Y no hay fábula ni alegoría alguna en esta zoológica desmitificación heráldica, como tampoco la habrá en la botánica página de La pobre ceiba, un artículo-recado con proyección al continente latinoamericano todo. Un denunciar al mundo el umbroso acuerdo de los delegados que asisten a la conferencia de La Habana (febrero 1928) para tratar la intervención norteamericana y el asunto de Sandino en Nicaragua: “Los delegados de la Conferencia plantan una ceiba como símbolo de la fraternidad del Nuevo Mundo. ¿Por qué una ceiba?, por ser el árbol más umbroso de la América. Y yo entiendo, un poco perversamente, el más espeso, para que cubra feas cosas… Yo tengo muchos deseos de que la ceiba se les seque”.

### Tarea asignada
Escribe una continuación del texto sobre la ceiba que comience justo después de su última oración. Las líneas siguientes son material aparte y no forman parte del texto sobre la ceiba.

### Registros del conjunto
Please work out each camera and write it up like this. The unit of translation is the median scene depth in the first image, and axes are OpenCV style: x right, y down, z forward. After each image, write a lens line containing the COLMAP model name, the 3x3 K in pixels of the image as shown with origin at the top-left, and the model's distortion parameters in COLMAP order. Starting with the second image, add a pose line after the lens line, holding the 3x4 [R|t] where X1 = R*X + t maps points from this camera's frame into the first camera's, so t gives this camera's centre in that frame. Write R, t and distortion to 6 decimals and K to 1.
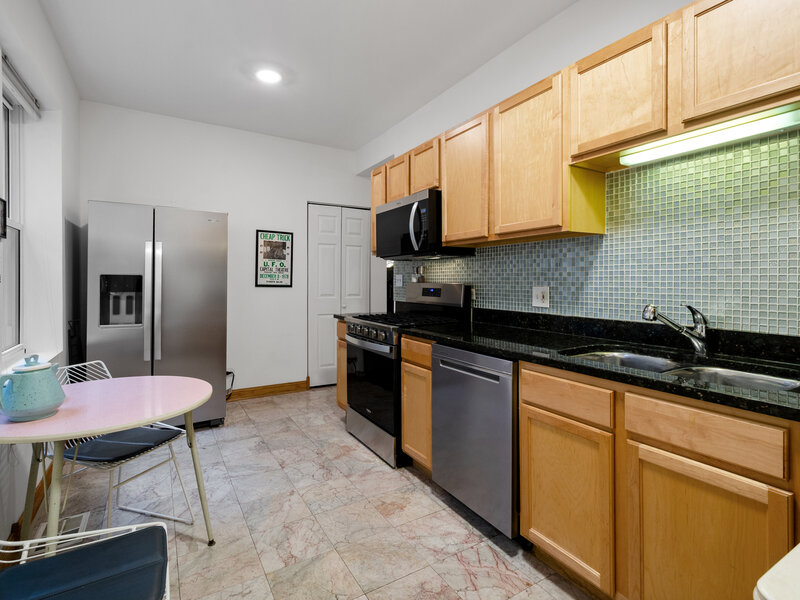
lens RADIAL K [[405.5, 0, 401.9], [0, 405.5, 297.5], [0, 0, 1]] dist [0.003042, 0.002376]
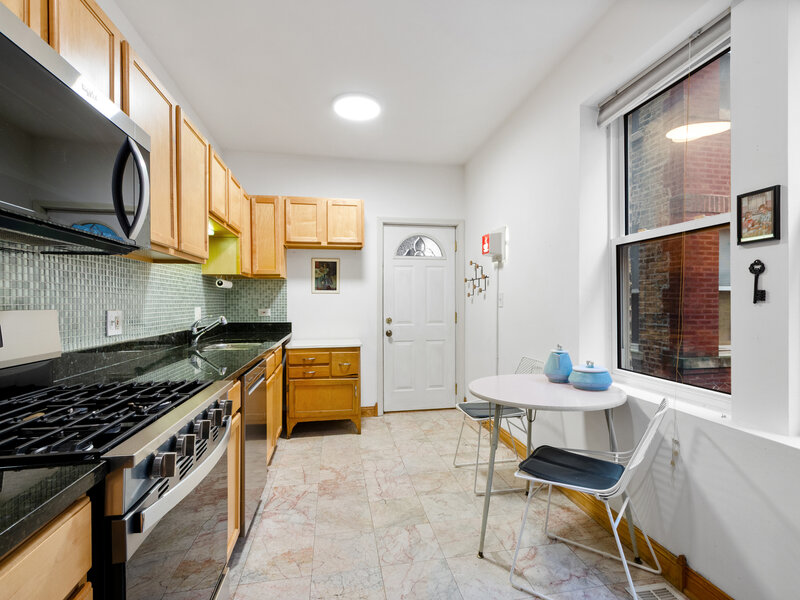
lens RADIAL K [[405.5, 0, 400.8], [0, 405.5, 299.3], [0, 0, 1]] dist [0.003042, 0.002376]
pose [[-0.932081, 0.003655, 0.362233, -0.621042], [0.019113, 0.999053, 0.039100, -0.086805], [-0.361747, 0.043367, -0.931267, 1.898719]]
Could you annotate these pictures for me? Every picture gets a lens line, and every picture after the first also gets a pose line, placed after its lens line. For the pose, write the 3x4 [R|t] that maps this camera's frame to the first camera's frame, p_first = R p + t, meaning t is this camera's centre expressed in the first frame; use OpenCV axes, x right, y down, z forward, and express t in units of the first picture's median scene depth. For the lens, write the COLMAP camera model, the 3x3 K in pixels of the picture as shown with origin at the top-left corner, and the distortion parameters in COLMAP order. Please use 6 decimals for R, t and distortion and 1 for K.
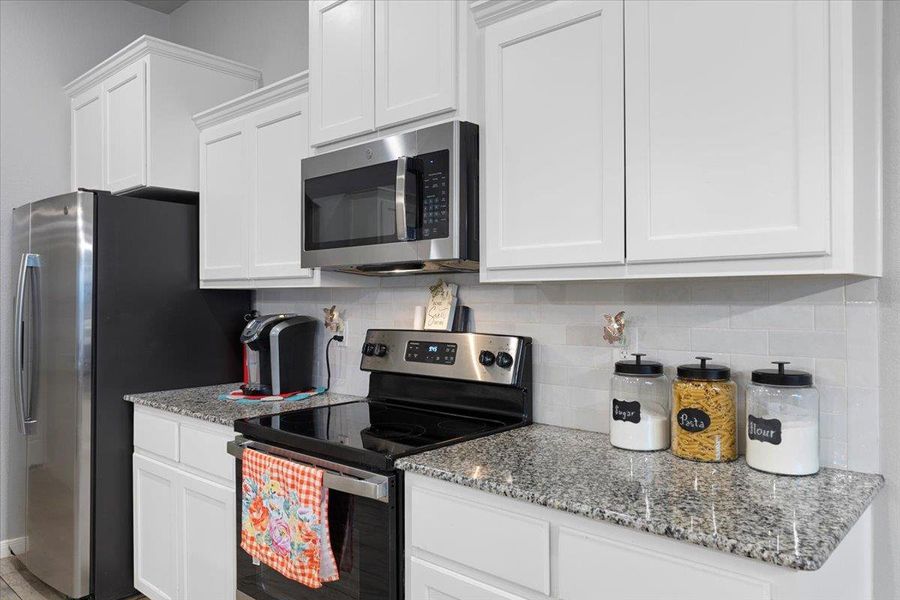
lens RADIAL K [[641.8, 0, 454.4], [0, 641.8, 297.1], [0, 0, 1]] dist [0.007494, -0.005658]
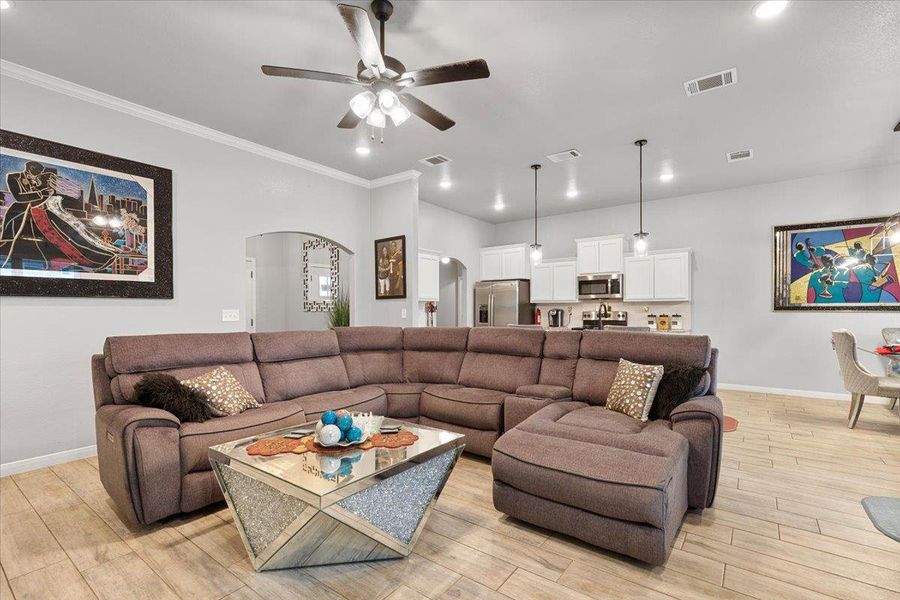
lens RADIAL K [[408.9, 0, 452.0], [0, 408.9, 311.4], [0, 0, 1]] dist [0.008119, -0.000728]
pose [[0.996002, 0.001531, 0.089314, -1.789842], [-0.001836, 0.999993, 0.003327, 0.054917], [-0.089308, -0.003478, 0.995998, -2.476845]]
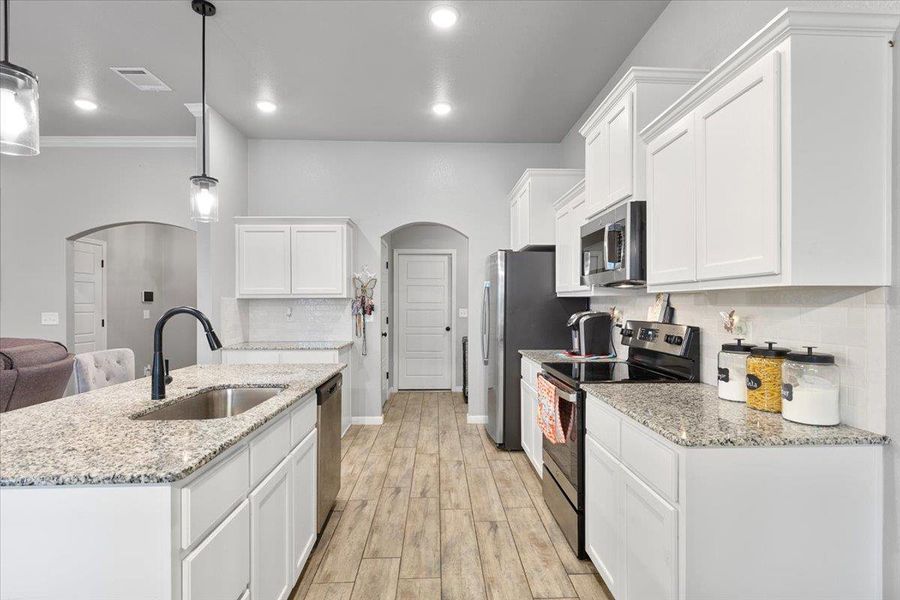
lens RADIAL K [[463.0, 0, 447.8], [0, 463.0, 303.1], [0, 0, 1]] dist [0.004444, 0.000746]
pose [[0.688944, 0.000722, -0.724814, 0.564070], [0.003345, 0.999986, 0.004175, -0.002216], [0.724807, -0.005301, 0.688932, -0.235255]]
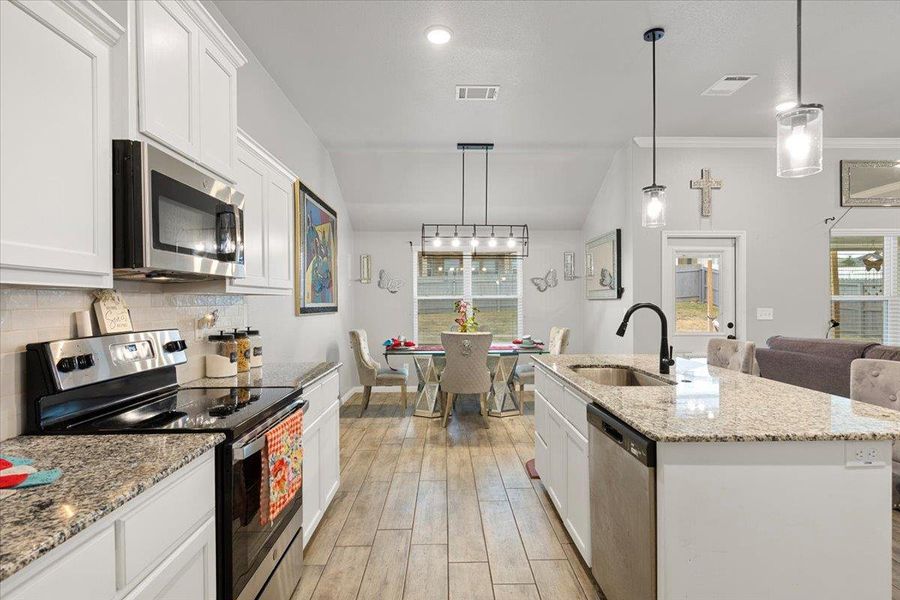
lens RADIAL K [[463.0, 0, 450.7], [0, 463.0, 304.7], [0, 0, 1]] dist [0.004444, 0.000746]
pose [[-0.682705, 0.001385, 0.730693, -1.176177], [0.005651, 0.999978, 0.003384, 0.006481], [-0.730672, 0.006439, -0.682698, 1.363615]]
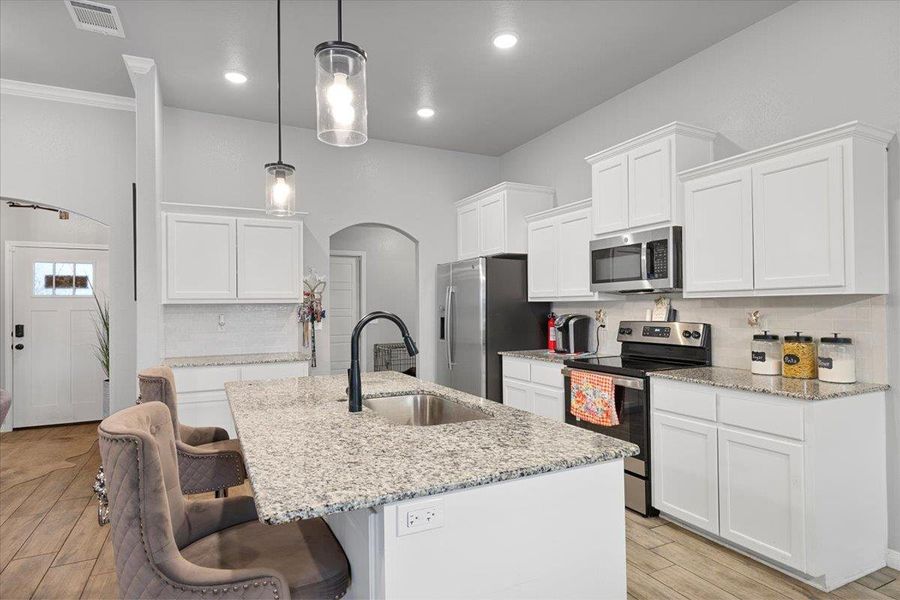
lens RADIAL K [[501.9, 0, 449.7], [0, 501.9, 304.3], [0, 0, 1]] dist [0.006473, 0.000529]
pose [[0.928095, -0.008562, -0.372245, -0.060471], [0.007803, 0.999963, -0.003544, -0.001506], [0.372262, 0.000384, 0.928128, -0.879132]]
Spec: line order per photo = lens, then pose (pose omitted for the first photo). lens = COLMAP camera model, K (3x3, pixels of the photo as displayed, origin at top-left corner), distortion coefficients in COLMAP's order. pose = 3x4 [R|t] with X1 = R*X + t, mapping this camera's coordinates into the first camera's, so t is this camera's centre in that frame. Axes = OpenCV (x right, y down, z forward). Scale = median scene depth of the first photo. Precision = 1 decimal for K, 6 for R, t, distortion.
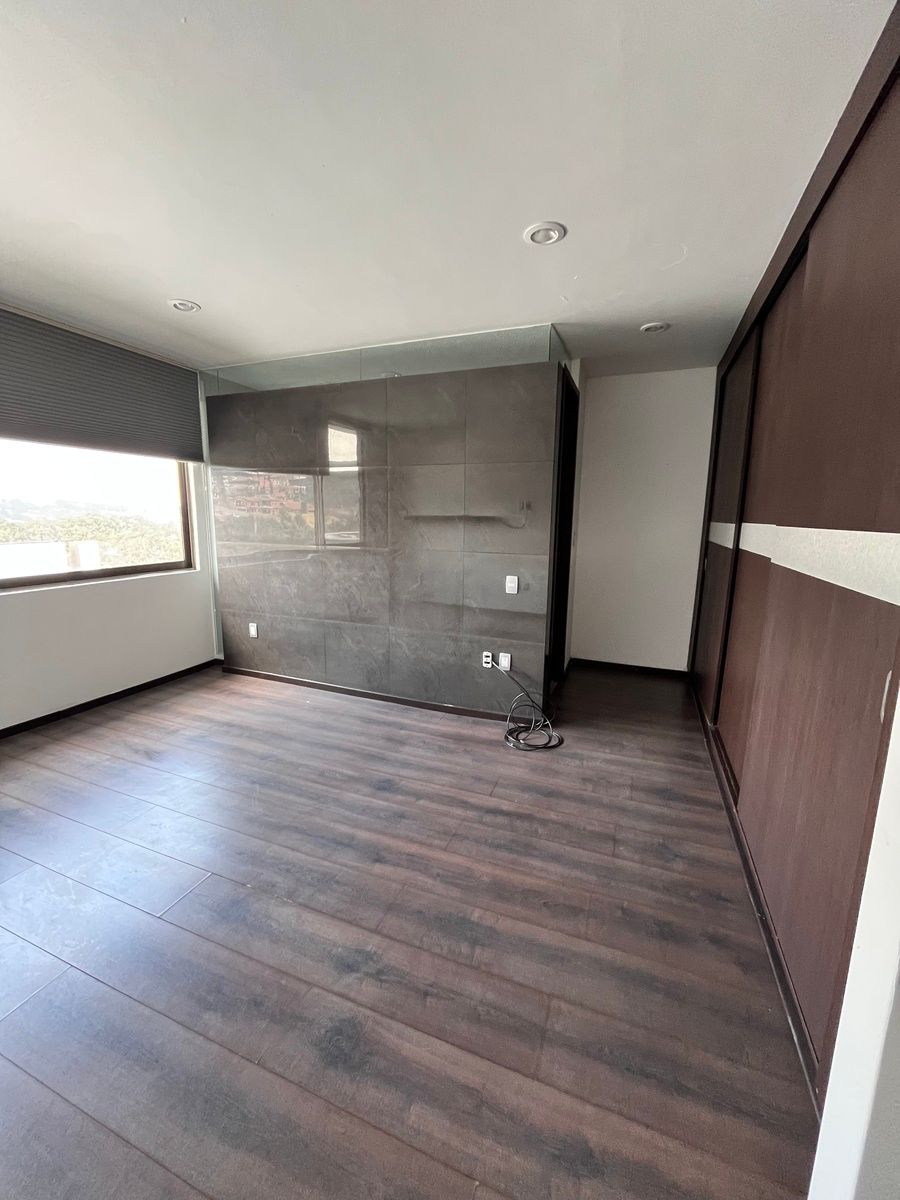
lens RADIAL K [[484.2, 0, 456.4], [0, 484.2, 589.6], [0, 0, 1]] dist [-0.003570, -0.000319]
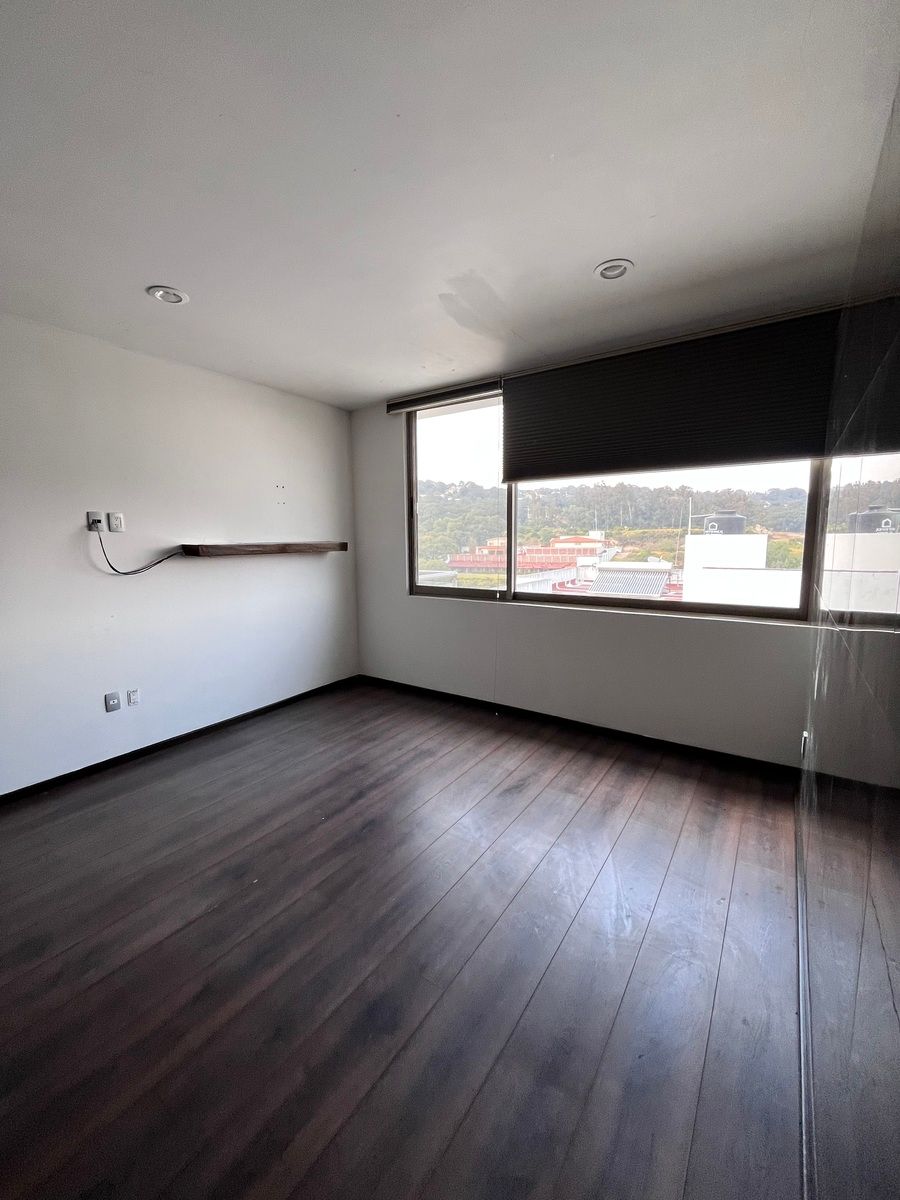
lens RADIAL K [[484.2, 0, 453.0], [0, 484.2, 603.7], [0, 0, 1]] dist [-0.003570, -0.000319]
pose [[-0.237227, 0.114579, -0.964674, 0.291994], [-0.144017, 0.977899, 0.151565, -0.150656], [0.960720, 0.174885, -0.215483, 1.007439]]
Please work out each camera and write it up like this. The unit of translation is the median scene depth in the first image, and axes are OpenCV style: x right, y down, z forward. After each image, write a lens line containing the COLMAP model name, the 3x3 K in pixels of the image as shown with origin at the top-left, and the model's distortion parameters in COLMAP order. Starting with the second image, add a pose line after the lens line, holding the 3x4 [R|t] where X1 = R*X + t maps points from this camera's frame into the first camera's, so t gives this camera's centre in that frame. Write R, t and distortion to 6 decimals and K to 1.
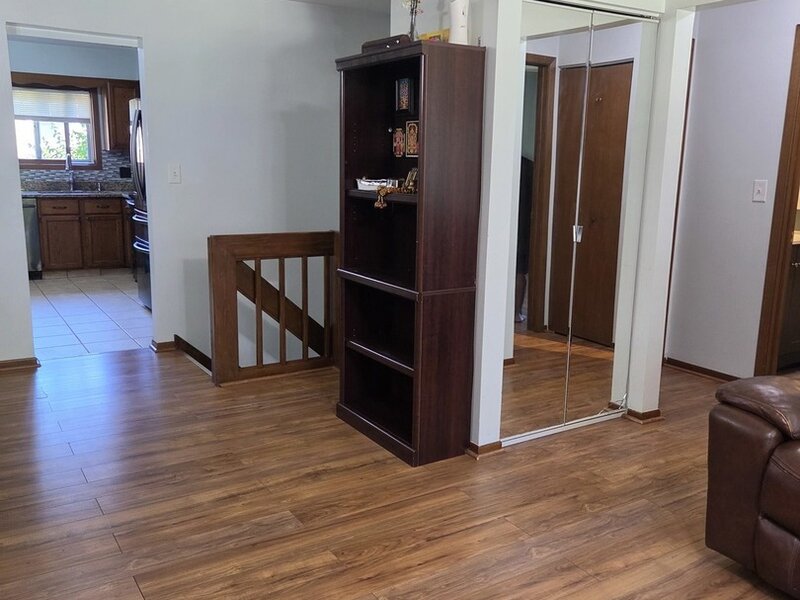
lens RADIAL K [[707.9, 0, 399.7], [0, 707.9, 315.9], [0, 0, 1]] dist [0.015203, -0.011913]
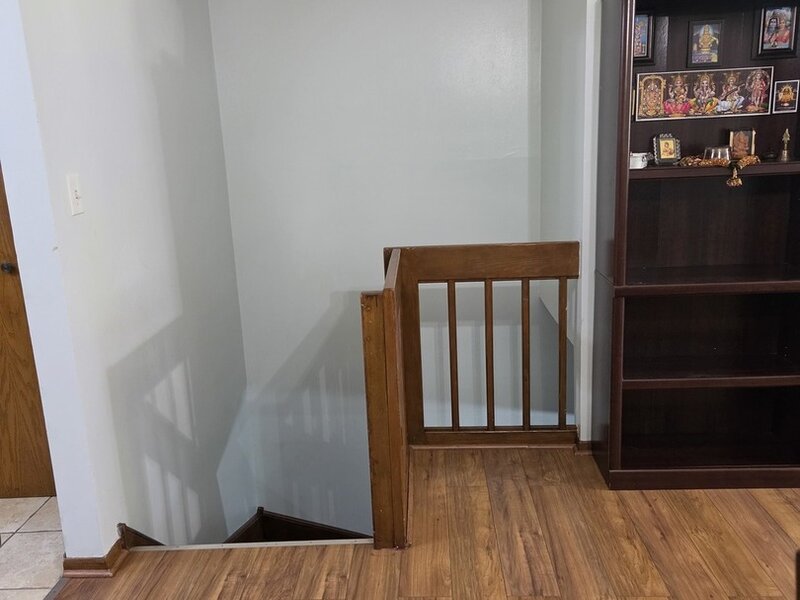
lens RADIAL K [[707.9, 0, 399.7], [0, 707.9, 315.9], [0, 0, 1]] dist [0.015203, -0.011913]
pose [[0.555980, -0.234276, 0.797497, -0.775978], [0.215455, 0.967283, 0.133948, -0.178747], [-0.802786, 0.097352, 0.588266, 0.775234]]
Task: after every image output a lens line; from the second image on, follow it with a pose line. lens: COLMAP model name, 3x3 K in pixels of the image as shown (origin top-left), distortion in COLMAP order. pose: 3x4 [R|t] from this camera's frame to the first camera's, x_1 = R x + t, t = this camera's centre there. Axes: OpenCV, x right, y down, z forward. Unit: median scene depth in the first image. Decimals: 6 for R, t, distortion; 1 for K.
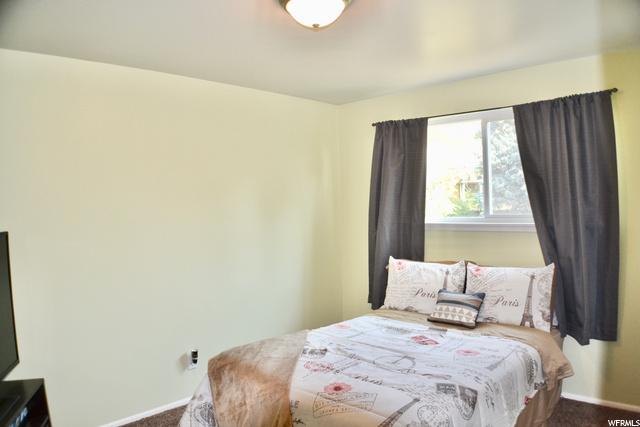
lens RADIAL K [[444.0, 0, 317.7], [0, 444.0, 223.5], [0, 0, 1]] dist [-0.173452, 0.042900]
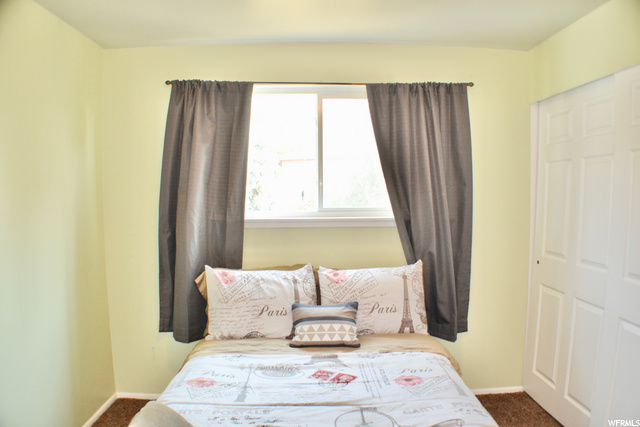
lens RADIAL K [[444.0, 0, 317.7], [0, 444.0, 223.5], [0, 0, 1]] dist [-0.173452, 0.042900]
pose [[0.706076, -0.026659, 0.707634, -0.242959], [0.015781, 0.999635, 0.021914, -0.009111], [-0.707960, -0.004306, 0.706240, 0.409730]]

### Respuesta del ejercicio
Los juicios de Gabriela Mistral tienen así la energía que da la sobriedad y la verdad de su lenguaje, amén de una notable belleza de escritura. Por sus recados y artículos va y viene la historia sin mito de nuestros pueblos totales. “Yo no tengo por mi pequeña obra literaria el interés quemante que me mueve por la suerte del pueblo. No hay en mí ansia de reivindicaciones populares, de aproximación a la política. No soy, por cierto, una sufragista. Hay en ello el corazón justiciero de la maestra que ha educado a los niños pobres y ha conocido la miseria obrera y campesina de nuestros países” (Discurso en la Unión Panamericana, Washington, agosto, 1932). De ahí, fiel a ese “interés quemante que me mueve por la suerte del pueblo”, hará del problema agrario, del asunto indígena, de la cuestión social sus temas fundamentales e importarán en ella decididamente durante toda su vida. Serán su materia y su rezongo, sus impaciencias motivadoras cotidianas.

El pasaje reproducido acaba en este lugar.